If pictures appear in the lines below, skip them and copy exactly the lines from the one containing "President’s Corner–Continued from Page 1" through the one containing "The current DIRECTORS-AT-LARGE", and nothing else.

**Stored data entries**
-- Opening Marker --

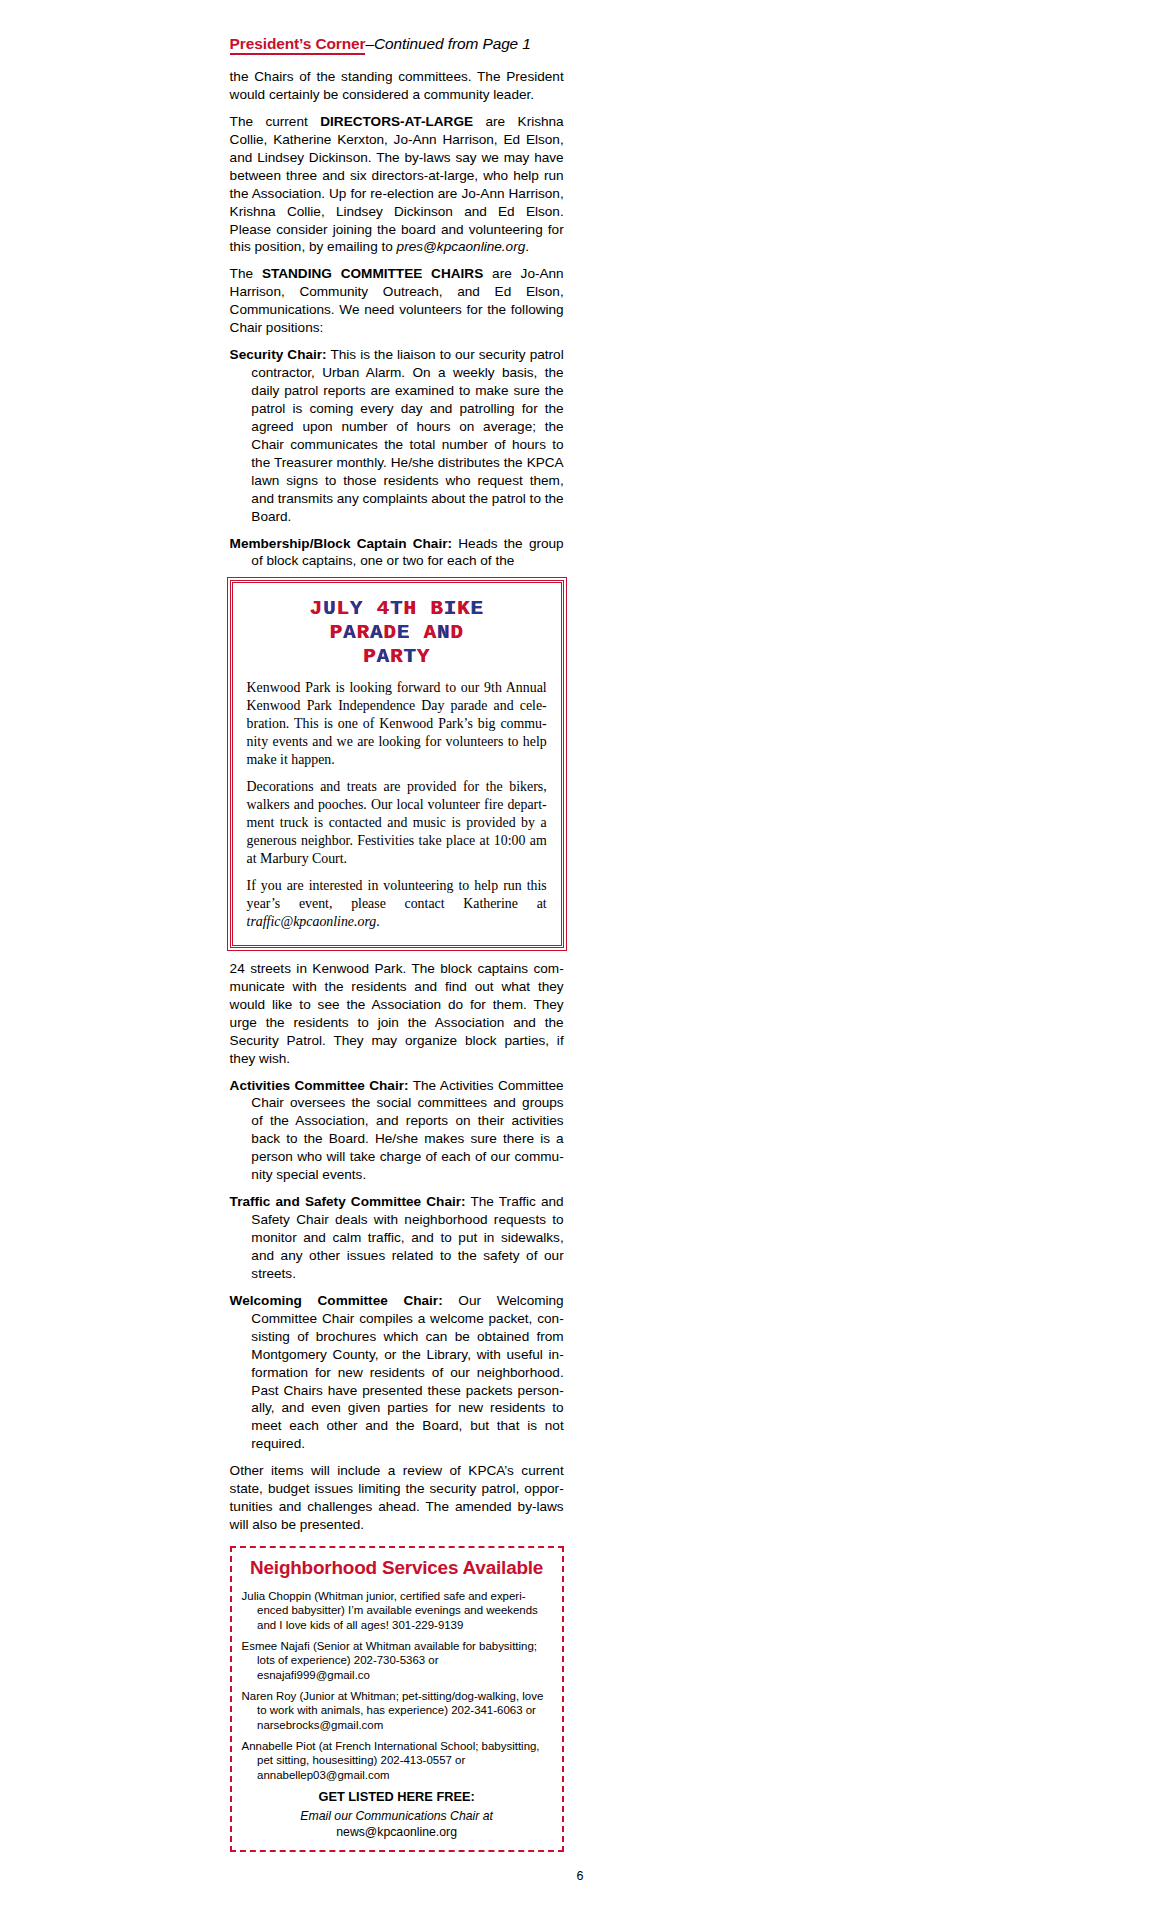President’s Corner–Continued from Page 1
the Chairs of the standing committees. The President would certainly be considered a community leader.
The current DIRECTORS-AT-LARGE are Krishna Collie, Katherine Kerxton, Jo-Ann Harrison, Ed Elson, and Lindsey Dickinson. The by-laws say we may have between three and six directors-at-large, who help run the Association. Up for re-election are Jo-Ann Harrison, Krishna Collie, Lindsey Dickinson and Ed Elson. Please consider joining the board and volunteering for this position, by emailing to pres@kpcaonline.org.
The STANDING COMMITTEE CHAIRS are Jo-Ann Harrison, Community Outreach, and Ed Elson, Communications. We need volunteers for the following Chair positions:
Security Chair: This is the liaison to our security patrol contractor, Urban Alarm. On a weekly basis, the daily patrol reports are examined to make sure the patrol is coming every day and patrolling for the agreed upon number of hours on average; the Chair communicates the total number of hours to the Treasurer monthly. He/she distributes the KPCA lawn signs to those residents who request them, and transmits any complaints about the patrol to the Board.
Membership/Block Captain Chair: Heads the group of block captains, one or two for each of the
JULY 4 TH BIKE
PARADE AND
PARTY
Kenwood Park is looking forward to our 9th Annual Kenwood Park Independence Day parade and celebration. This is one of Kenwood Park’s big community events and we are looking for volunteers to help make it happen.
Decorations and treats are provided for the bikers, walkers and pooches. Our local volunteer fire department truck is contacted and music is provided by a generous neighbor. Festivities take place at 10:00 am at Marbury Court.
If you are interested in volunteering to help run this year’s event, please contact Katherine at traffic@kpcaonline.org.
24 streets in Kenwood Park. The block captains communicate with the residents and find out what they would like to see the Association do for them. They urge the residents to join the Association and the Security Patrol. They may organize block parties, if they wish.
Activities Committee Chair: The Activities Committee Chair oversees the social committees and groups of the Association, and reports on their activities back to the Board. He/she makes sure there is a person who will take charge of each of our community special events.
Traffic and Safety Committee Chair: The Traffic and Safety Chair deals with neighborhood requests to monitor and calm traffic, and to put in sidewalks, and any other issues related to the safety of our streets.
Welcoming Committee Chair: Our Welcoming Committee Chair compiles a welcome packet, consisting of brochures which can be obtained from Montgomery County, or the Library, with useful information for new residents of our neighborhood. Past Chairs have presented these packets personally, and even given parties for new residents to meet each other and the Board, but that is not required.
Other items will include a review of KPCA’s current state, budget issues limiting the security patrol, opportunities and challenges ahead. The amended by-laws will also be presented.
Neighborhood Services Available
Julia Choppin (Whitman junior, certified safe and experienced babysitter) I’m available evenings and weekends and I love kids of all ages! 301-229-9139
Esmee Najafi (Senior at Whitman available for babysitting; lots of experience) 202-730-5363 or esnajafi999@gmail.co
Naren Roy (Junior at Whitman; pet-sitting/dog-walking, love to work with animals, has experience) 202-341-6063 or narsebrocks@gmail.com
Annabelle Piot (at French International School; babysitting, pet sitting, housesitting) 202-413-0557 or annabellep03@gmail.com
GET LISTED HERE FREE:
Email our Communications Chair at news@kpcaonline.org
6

-- Closing Marker --
-- Opening Marker --

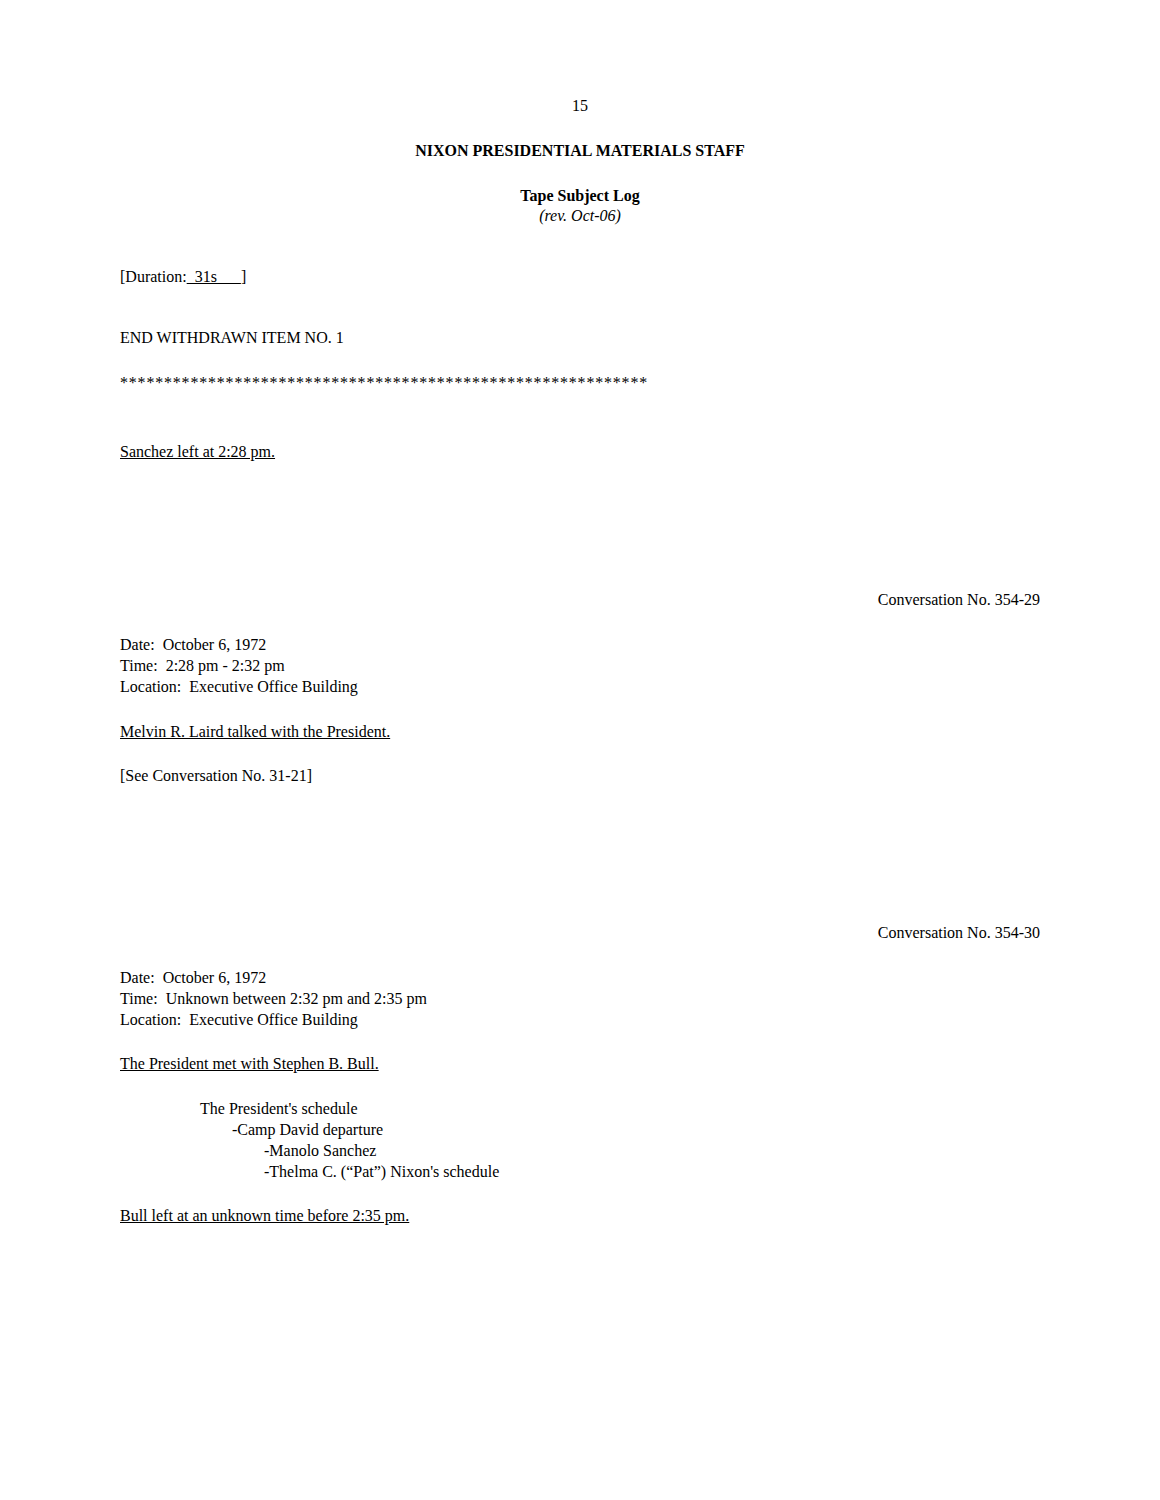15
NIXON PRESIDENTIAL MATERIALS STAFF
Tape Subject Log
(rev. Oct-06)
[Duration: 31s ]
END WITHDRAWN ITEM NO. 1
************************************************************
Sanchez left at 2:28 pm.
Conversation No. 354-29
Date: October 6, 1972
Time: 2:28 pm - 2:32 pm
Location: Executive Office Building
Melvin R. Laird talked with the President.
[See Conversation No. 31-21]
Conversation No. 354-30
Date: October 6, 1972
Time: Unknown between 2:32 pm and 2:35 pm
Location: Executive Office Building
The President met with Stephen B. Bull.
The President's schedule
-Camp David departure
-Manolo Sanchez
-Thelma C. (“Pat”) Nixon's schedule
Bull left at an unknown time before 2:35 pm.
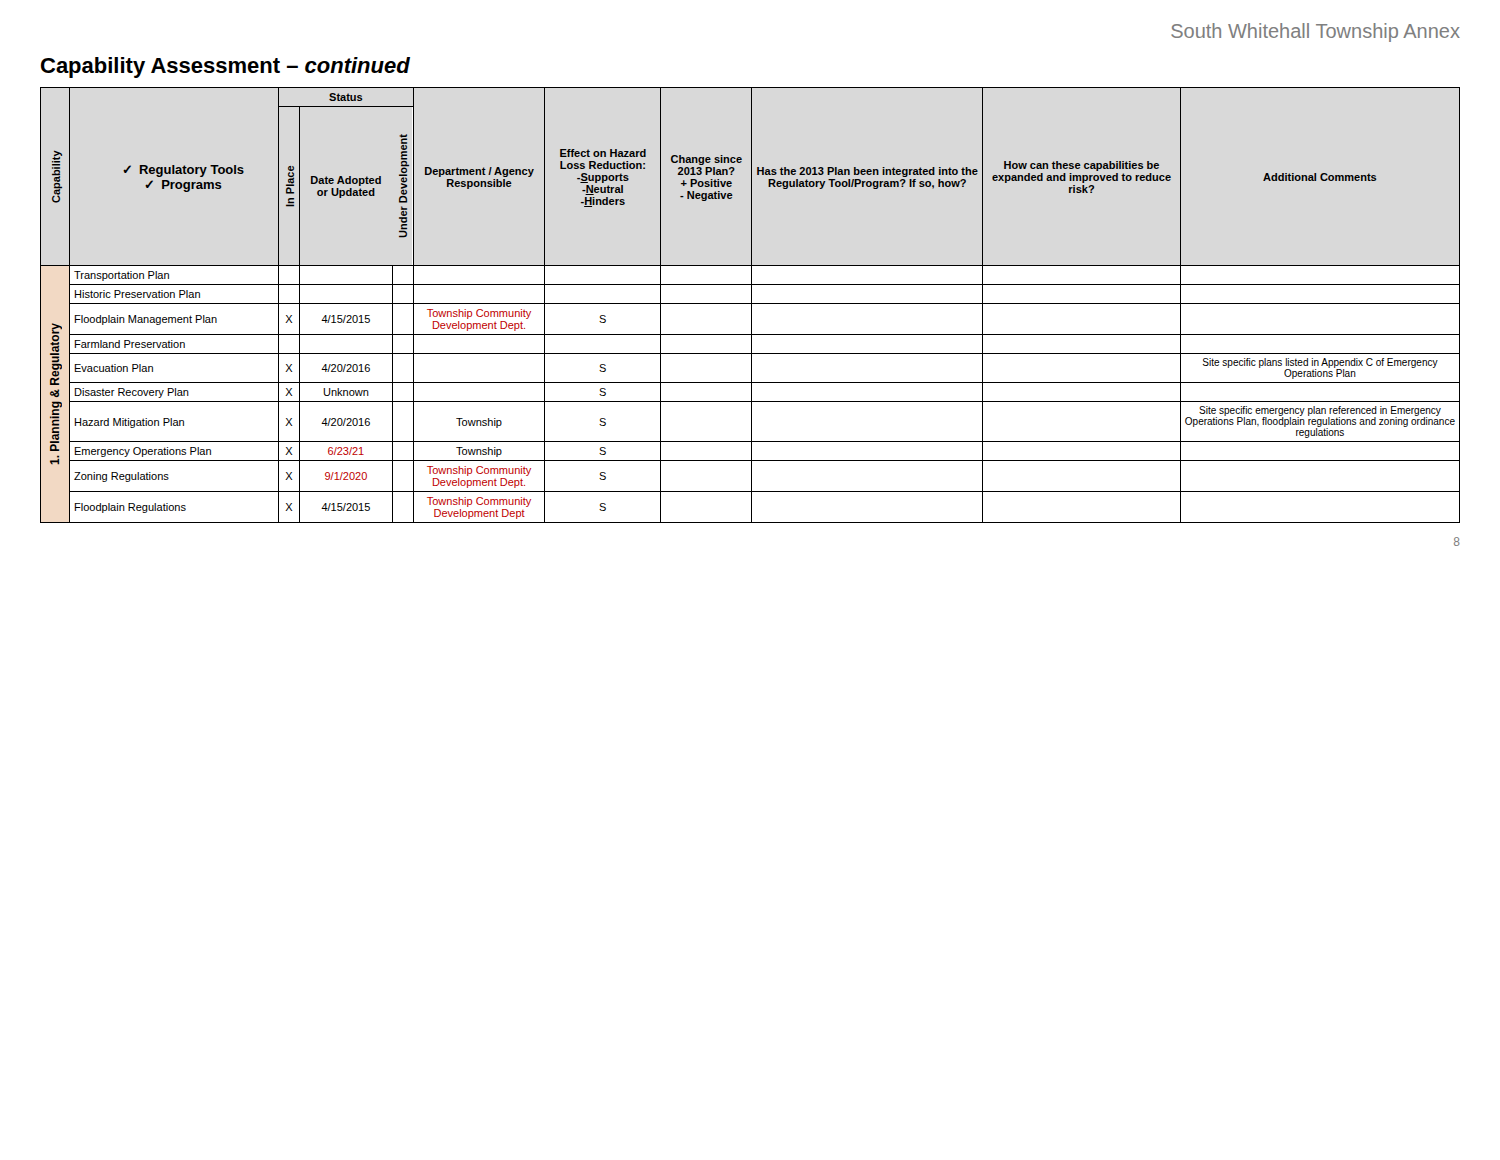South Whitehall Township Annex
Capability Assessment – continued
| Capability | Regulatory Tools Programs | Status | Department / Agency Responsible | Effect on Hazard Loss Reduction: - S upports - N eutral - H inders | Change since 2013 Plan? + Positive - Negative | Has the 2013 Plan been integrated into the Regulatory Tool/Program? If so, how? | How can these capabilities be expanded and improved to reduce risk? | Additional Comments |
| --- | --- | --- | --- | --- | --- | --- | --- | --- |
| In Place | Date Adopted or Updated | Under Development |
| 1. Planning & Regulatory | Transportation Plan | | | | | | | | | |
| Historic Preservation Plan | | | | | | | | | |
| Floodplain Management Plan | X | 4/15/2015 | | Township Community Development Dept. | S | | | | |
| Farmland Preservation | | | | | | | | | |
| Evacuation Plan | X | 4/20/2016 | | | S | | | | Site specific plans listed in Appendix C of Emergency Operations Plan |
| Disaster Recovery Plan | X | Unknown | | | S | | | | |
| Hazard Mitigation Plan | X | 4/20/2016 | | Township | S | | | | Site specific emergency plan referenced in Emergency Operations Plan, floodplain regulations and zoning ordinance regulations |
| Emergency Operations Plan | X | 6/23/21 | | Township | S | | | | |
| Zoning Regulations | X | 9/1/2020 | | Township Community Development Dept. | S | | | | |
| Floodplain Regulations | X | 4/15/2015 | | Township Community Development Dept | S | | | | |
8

-- Closing Marker --
-- Opening Marker --

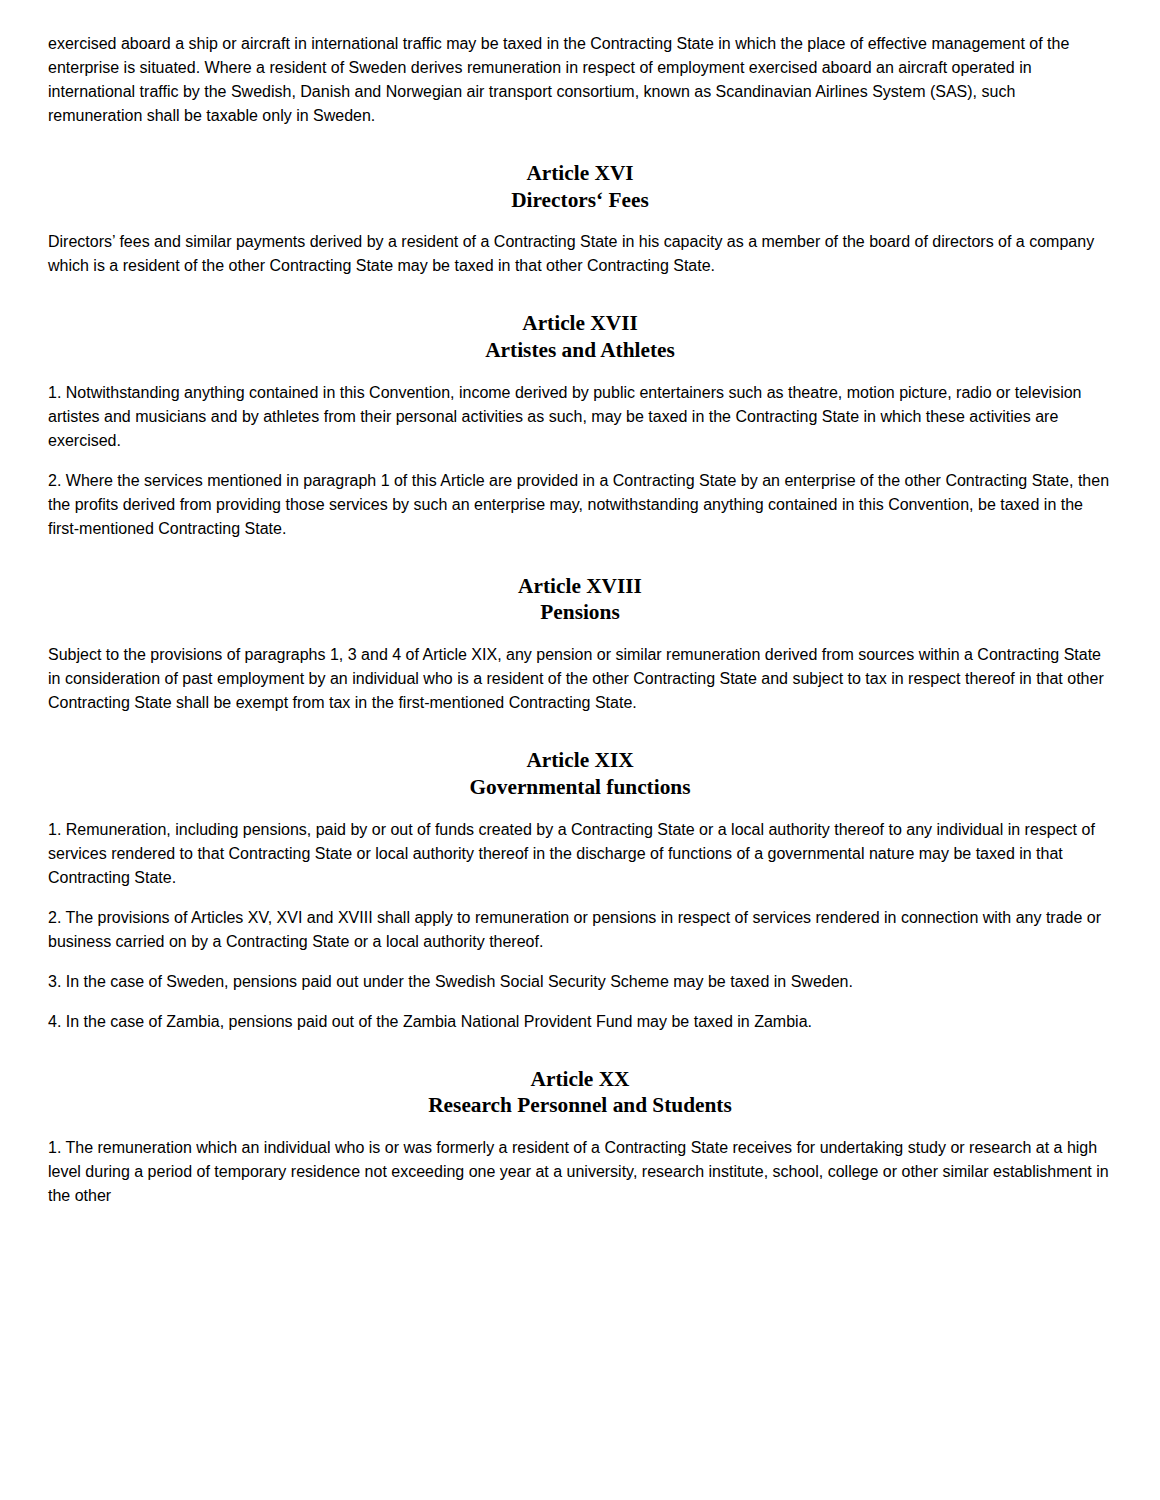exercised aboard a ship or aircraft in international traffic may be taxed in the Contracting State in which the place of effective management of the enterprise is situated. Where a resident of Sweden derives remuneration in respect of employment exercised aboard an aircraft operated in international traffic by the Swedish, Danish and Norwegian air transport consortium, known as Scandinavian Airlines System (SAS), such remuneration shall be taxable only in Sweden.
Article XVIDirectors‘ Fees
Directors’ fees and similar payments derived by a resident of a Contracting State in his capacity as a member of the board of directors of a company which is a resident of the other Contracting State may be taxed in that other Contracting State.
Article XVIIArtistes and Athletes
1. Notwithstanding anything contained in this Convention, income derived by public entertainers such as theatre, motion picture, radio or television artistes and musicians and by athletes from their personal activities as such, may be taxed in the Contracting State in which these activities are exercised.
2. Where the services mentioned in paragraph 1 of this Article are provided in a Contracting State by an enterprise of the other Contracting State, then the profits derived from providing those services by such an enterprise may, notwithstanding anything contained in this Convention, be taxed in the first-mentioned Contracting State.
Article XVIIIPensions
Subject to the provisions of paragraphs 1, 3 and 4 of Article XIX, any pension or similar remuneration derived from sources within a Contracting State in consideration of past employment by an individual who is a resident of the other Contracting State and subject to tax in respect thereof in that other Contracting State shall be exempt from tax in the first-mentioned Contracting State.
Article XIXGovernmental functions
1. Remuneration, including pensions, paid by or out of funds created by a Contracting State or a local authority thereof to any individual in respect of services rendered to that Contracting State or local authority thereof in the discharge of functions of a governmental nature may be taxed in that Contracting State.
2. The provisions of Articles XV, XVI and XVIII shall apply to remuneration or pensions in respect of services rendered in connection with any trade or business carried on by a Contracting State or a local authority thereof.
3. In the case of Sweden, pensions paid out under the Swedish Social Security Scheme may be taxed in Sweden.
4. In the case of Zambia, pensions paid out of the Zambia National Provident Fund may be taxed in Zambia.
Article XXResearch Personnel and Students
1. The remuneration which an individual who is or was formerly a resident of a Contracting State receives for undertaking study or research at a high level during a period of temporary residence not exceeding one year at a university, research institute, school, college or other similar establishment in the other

-- Closing Marker --

**EXPECTED OUTPUT**
President’s Corner–Continued from Page 1
the Chairs of the standing committees. The President would certainly be considered a community leader.
The current DIRECTORS-AT-LARGE are Krishna Collie, Katherine Kerxton, Jo-Ann Harrison, Ed Elson, and Lindsey Dickinson. The by-laws say we may have between three and six directors-at-large, who help run the Association. Up for re-election are Jo-Ann Harrison, Krishna Collie, Lindsey Dickinson and Ed Elson. Please consider joining the board and volunteering for this position, by emailing to pres@kpcaonline.org.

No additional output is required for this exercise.